Where this is heading
The paper's authors frame their agent bank as infrastructure for social science — piloting surveys, testing interventions, studying group dynamics without burning participant goodwill. The engineering translation is already underway: simulated populations as a standard pre-production stage for anything conversational, the way load testing became standard for anything networked.
Two things to watch. First, replications and extensions — one strong paper is one strong paper, and follow-up work on non-U.S. samples and longitudinal drift will tell us how far the result generalizes. Second, the attitude-vs-behavior gap: as models improve at predicting actions rather than statements, simulation moves from "credible test user" toward "credible pilot study." It isn't there yet, and anyone claiming otherwise is ahead of the evidence.
For a broader map of the category the paper legitimized, see the complete guide to synthetic users.
The bottom line
The Stanford paper is the best evidence to date that simulated people built on real data are faithful enough to be useful — 85% of human self-consistency on measured attitudes, with less group bias than demographic prompting. It does not make synthetic people oracles of behavior. It makes them credible test users. For teams shipping AI agents, that's the claim that matters, and it now has data behind it.
FAQ
What is the Stanford 1,000 people simulation paper?
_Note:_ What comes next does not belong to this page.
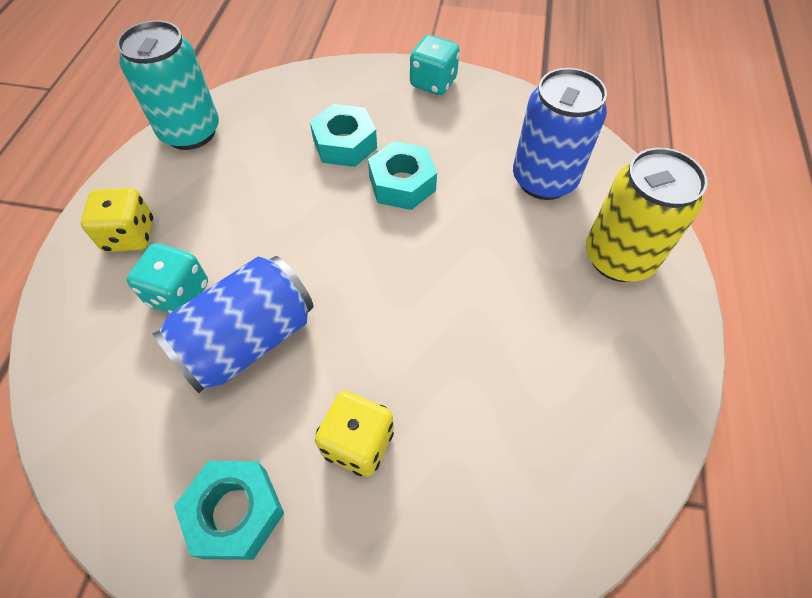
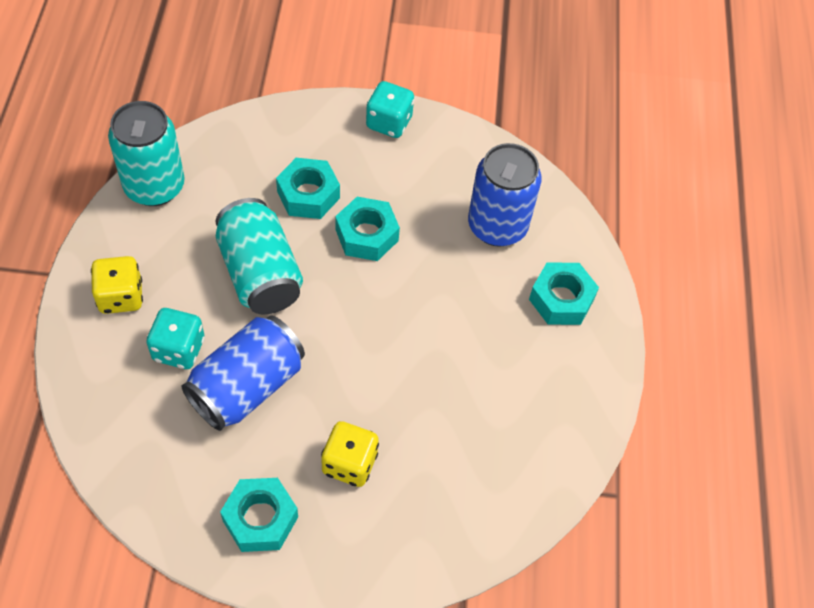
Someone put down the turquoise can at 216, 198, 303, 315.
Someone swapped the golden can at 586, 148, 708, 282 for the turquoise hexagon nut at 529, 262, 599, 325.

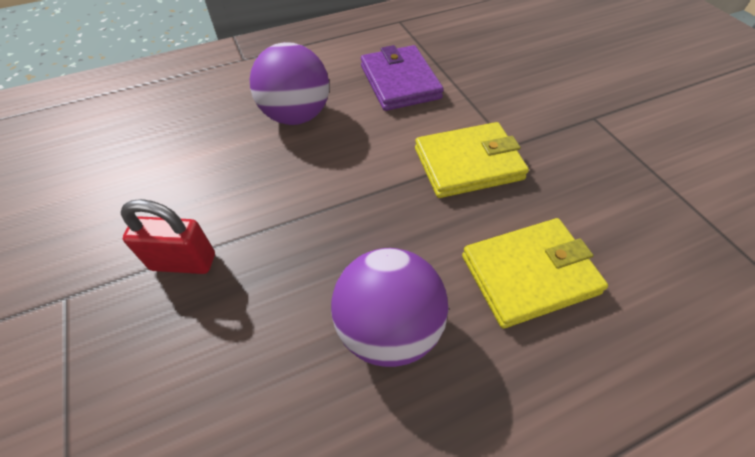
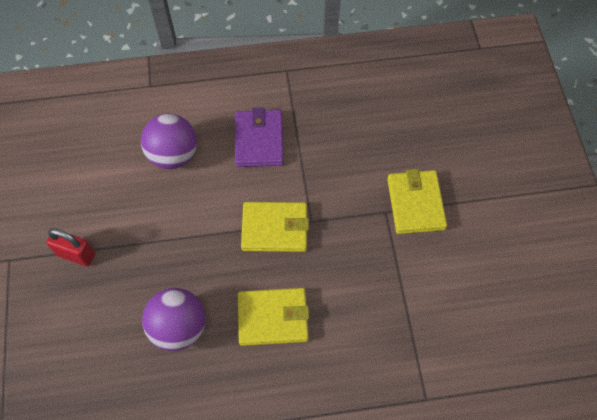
Someone put down the golden wallet at 387, 169, 447, 234.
It's a late-2024 study, Generative Agent Simulations of 1,000 People, by researchers at Stanford and Google DeepMind. They built LLM-based agents from two-hour qualitative interviews with 1,052 real people, then tested whether each agent could reproduce its person's survey answers, personality measures, and behavior in economic games.
How accurate were the generative agents?
On the General Social Survey, the agents matched participants' answers 85% as accurately as the participants matched their own answers when re-asked two weeks later. In other words, the agents approached the ceiling set by human self-consistency on attitude surveys, though behavioral predictions were weaker.
Does this mean synthetic users can replace real users?
No. The paper validates that grounded simulations can reproduce measured attitudes of specific people, not that they can predict novel behavior, real-world purchasing, or emotional responses. It makes simulated people credible as test users for software, not as replacements for human research participants.
What does the paper mean for AI agent testing?
It's evidence that populations of simulated people grounded in real data behave with enough fidelity to be useful test users. Testing an agent against a statistically grounded synthetic population is a weaker requirement than replicating a specific individual, which is what the paper achieved.